As one European VC raises a fund to double down on bigger growth rounds in Europe, another has closed a fund to continue focusing on early-stage investments. Stocklhom-founded Creandum, an early backer of companies like Spotify and iZettle, has closed a fifth fund €265 million ($300 million). The plan is to use the money to continue investing in European startups and startups with European founders (Creandum also has offices in San Francisco and Berlin) with a focus on seed and Series A rounds.
European venture capital has closely mirrored the trajectory that the startup ecosystem has taken in the region.
A strong culture of research in technical fields in public universities has meant no shortage of interesting ideas and talent to pursue them. But it was not that long ago that opportunities to raise capital to see those threads spun into cloth — much less fully-fledged items of clothing — were not so easy to come by. Funding rounds were smaller, and generally harder to raise, and if startups wanted to scale, the most promising of them often decamped to the US to do it.
Fast forward to today, and times are very different. The bigger startups in the region are staying put and finding the financial support — and customers — they need to take their businesses to the next level here in Europe, helped by the push into technologies like cloud services. And on the early-stage side, we’ve seen both the emergence of a new wave of VC firms, and an expansion of those that have been around for a while, to help fuel the explosion of startups that have formed and developed in the region.
Creandum, now 15 years old, fits into the latter category.
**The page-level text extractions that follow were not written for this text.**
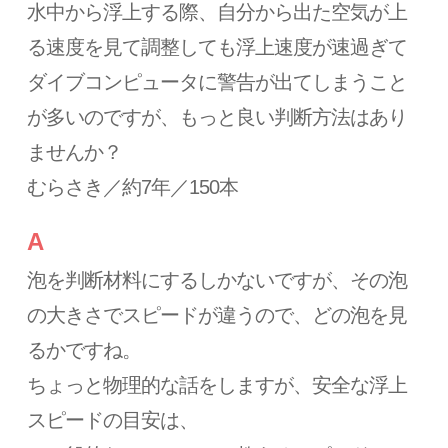
水中から浮上する際、自分から出た空気が上
る速度を見て調整しても浮上速度が速過ぎて
ダイブコンピュータに警告が出てしまうこと
が多いのですが、もっと良い判断方法はあり
ませんか？
むらさき／約7年／150本
A
泡を判断材料にするしかないですが、その泡
の大きさでスピードが違うので、どの泡を見
るかですね。
ちょっと物理的な話をしますが、安全な浮上
スピードの目安は、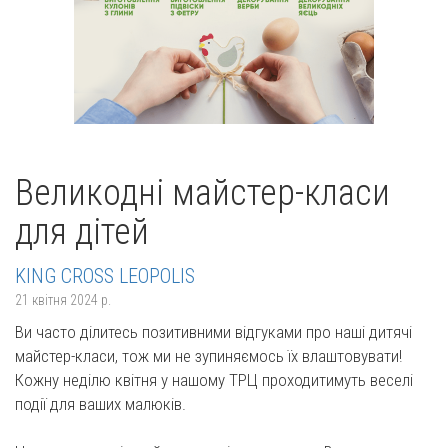
Великодні майстер-класи
для дітей
KING CROSS LEOPOLIS
21 квітня 2024 р.
Ви часто ділитесь позитивними відгуками про наші дитячі
майстер-класи, тож ми не зупиняємось їх влаштовувати!
Кожну неділю квітня у нашому ТРЦ проходитимуть веселі
події для ваших малюків.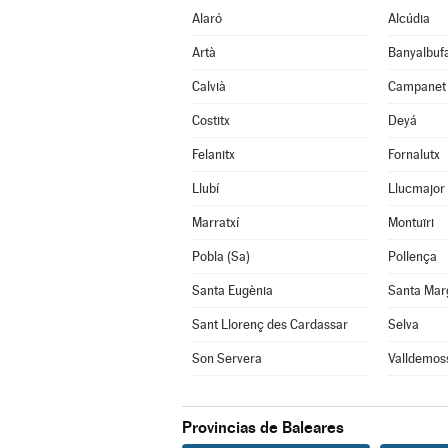
Alaró
Alcúdia
Artà
Banyalbuf
Calvià
Campanet
Costitx
Deyá
Felanitx
Fornalutx
Llubí
Llucmajor
Marratxí
Montuïri
Pobla (Sa)
Pollença
Santa Eugènia
Santa Mar
Sant Llorenç des Cardassar
Selva
Son Servera
Valldemos
Provincias de Baleares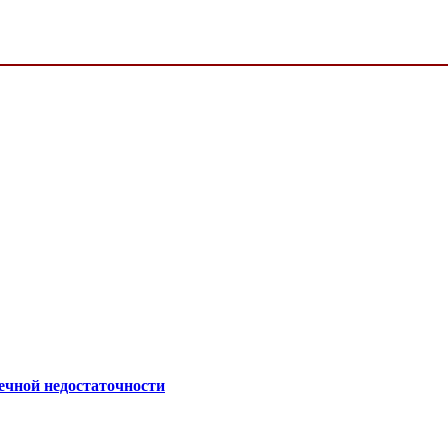
ечной недостаточности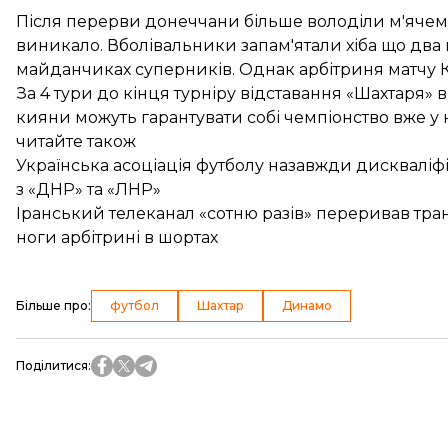
Після перерви донеччани більше володіли м'ячем,
виникало. Вболівальники запам'ятали хіба що два
майданчиках суперників. Однак арбітриня матчу К
За 4 тури до кінця турніру відставання «Шахтаря» в
кияни можуть гарантувати собі чемпіонство вже у 
читайте також
Українська асоціація футболу назавжди дискваліфік
з «ДНР» та «ЛНР»
Іранський телеканал «сотню разів» переривав тра
ноги арбітрині в шортах
Більше про
:
футбол
Шахтар
Динамо
Поділитися
: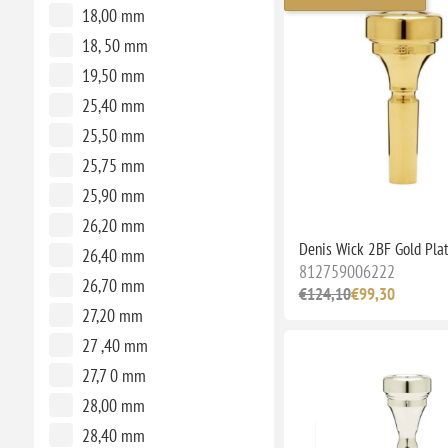
18,00 mm
18, 50 mm
19,50 mm
25,40 mm
25,50 mm
25,75 mm
25,90 mm
26,20 mm
Denis Wick 2BF Gold Pla
26,40 mm
812759006222
26,70 mm
€124,10
€99,30
27,20 mm
27 ,40 mm
27,7 0 mm
28,00 mm
28,40 mm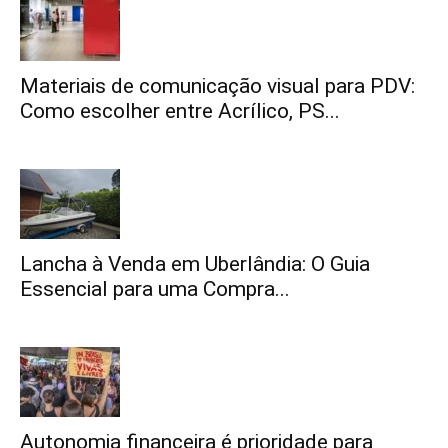
Materiais de comunicação visual para PDV:
Como escolher entre Acrílico, PS...
Lancha à Venda em Uberlândia: O Guia
Essencial para uma Compra...
Autonomia financeira é prioridade para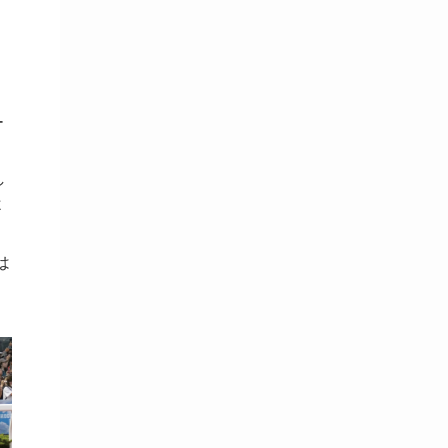
ー
し
杯
し
は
Johan Brenner, a general partner at the firm, said that this round was oversubscribed with a view to seeing it add later-stage funding into the mix. Creandum, however, opted to reject that push to upsize to stay focused on seed and Series A.
“Creandum believes strongly that focusing on early stage is where the best returns are made,” he said in an email interview. “Being first institutional investors in Spotify, iZettle and Small Giant games and Creandum’s returns from those investments last year are proof points of that. Having too large funds will likely make the funds do larger and later investments or make too many small investments which is hard to support.”
He added that Creandum has already made a few investments out of this fund but is keeping mum on the details for now. “The investments in the new fund is still in stealth but they are in the areas of mobility, fintech, logistics and food tech,” he said. “We are excited to see the entrepreneurs that the fund is able to invest in.”
As is often the case with VCs, it often only takes a couple of huge hits to see a strong return — one reason why we see many built on the premise of multiple bets, to see what takes off (a model that SoftBank has taken, and with the vast coffers of the Vision Fund, now applies to making prolific later-stage investments). Creandum has followed a similar pattern and has had a strong run so far, helped in no small part by a few big hits. In its case they included the IPO of Spotify, the exit of iZettle to PayPal, Small Giant Games getting acquired by Zynga for $700 million, and the IPO of Elastic, which now has a market cap of $4.9 billion. The firm said that in total its portfolio exits have totalled $35 billion, with more than $800 million returned to investors in 2018.
In terms of areas and industries that are catching the firm’s attention, it’s a mark of the relative health of the market, I think, that Brenner declined to single out anything specific.
“Creandum is actually quite agnostic to the industry we focus on,” he said. “The most important thing is to find the best teams to invest in across Europe.” The firm estimates that 90% of GNP is “still largely undisrupted by technology.” That said, he added, “we continue to see opportunities in health tech, fintech, logistics, manufacturing technologies and mobility.”
Given the big swing of attention (if not, necessarily, usage) we’ve seen to cryptocurrency and blockchain architecture, it’s notable, too, that one of Europe’s bigger early-stage investors is looking at that as well.
“Creandum is a big believer in blockchain and the services and products it can enable,” Brenner said. “We also believe cryptocurrencies will be very important in the long term.”
Among other investments in crypto, the firm currently backs Argent, a decentralized wallet among that “fits into our thesis that the long-term potential of crypto is not about a few random people suddenly making a lot of money on a hot new ICO,” he said. “It is to profoundly change the world by making it more decentralised.” He said the firm is on the hunt for more startups in adjacent areas also looking for investment.